The review, Working With Others, recognises Amnesty did not show "due diligence" in its collaboration with Moazzam Begg. However, there seems to be a fudge at the heart of it. It calls for gender (there is only one full-time post on gender currently) and diversity mainstreaming to be implemented across the organisation; and the creation of a space for staff to discuss "the specific challenge religious fundamentalism poses for AI’s policy of not commenting on ideology" but at the same time concludes that even if all this were in place, Amnesty’s collaboration with Begg may not have been materially different. For a human rights organisation to claim that it does not comment on ideology, when every campaign it wages is de facto a comment, beggars belief.

Apart from the muddle, there is the question of monitoring the implementation of such policies. Oxfam provides a salutary lesson. It has just such a policy, also called Working with others, and yet it is currently caught up in a very similar situation in India where its We Can (end violence against women) project is headed by a Bharatiya Janata party (BJP) member, in Uttarakhand state, Meera Kaintura (aka Saklani).

Local NGOs and women’s organisations under the We Can umbrella in the state were shocked to discover this, as the BJP is influenced by a hardline Hindutva philosophy that posits India as essentially the land of Hindus. In the drive to win power in India, the BJP frequently dissembles its true purpose, courts Muslims when it is politically expedient and always has a couple of Muslims in prominent positions to ward off awkward questions – even though it was allegedly involved in the Gujarat massacre in 2002, in which an estimated 2,000 Muslims were killed. When Oxfam was challenged about its bedfellows, the initial response from Mona Mehta, global programme adviser (EVAW) Oxfam GB was: "We respect everyone’s right to have varied and different perspectives and also various political affiliations."

This position sits uncomfortably with Oxfam’s policy as articulated in their partnership document: "We must share a desire to work towards a common position on important issues, including a commitment to gender-equality and respect for diverse identities …" Perhaps in implicit recognition that it would be hard to justify a sustained alliance with individuals associated with the BJP as simply a question of "different political affiliations", the Oxfam position changed. The national co-ordinator of the We Can campaign, India, denied that Kaintura was a member of the BJP and therefore, saw no need to dissociate from her. This is exactly the kind of smoke and mirrors which bedevils the debate on Begg, except that he admits his directorship of Cageprisoners and proclaims his Salafism, a highly sectarian and anti-woman strand of Islam.

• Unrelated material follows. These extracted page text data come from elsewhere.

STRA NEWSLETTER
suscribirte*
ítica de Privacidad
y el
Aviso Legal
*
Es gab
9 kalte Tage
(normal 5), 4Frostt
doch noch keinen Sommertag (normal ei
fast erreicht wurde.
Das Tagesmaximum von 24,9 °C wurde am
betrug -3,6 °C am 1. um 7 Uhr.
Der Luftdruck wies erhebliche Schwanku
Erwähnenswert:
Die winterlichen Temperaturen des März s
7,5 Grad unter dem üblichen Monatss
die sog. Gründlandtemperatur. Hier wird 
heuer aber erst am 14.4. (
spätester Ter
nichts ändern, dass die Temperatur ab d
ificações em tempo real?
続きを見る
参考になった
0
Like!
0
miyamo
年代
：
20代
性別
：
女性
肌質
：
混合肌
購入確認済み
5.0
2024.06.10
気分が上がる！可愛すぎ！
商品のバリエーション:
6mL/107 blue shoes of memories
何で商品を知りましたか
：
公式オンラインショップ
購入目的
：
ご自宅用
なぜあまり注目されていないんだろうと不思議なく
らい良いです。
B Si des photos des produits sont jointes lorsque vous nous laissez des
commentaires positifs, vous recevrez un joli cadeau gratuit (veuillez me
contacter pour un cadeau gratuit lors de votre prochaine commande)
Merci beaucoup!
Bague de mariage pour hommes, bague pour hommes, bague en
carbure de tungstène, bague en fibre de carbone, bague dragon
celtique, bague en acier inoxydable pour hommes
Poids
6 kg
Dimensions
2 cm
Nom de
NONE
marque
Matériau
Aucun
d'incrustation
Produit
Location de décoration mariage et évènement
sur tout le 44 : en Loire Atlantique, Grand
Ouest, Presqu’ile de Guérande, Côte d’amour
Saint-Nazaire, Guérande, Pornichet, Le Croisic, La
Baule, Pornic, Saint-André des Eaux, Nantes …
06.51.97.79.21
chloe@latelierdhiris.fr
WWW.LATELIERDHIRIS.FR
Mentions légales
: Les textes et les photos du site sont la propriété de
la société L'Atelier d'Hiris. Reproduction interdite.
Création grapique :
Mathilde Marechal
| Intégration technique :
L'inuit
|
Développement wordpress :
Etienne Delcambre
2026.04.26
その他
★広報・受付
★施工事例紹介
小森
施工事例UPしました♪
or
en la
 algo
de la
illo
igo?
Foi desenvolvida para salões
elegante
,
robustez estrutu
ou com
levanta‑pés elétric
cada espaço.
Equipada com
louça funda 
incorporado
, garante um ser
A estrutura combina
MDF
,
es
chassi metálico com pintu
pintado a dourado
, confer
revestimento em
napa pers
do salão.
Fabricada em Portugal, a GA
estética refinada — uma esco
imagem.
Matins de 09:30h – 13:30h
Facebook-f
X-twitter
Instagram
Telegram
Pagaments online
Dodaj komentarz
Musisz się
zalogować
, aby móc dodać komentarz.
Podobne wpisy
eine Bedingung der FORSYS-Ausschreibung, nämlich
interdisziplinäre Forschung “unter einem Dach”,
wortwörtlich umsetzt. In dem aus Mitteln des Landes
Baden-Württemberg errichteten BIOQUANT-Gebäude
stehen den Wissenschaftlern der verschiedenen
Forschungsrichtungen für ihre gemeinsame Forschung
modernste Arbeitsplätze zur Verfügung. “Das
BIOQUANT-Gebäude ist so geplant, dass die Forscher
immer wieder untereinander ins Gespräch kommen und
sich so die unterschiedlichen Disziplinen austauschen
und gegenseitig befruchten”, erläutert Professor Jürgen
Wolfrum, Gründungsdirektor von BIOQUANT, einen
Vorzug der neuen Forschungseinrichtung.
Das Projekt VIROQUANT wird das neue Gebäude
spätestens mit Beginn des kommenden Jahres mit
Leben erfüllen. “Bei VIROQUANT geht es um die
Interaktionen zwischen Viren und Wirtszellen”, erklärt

The review has provided the perfect get-out clause for Amnesty when it recommends "creating space for rightsholders to speak for themselves through the development of an AI platform for the voiceless … There should be no criterion for access to the platform, save a direct experience of a [human rights] violation". This is a retrospective, theoretical vindication for an ill-considered collaboration in which, as the review acknowledges the "initial clarity of purpose regarding its engagement with MB blurred over time". In the appendix, outlining the history of Begg’s involvement with Amnesty, is this little gem: "In 2005, MB lights candle at the opening of AI UK’s annual general meeting." Isn’t that the kind of symbolic act that goes beyond a "platform for the voiceless" and suggests that Begg is the champion of all human rights that lies at the heart of this furore? It’s time for a little honesty.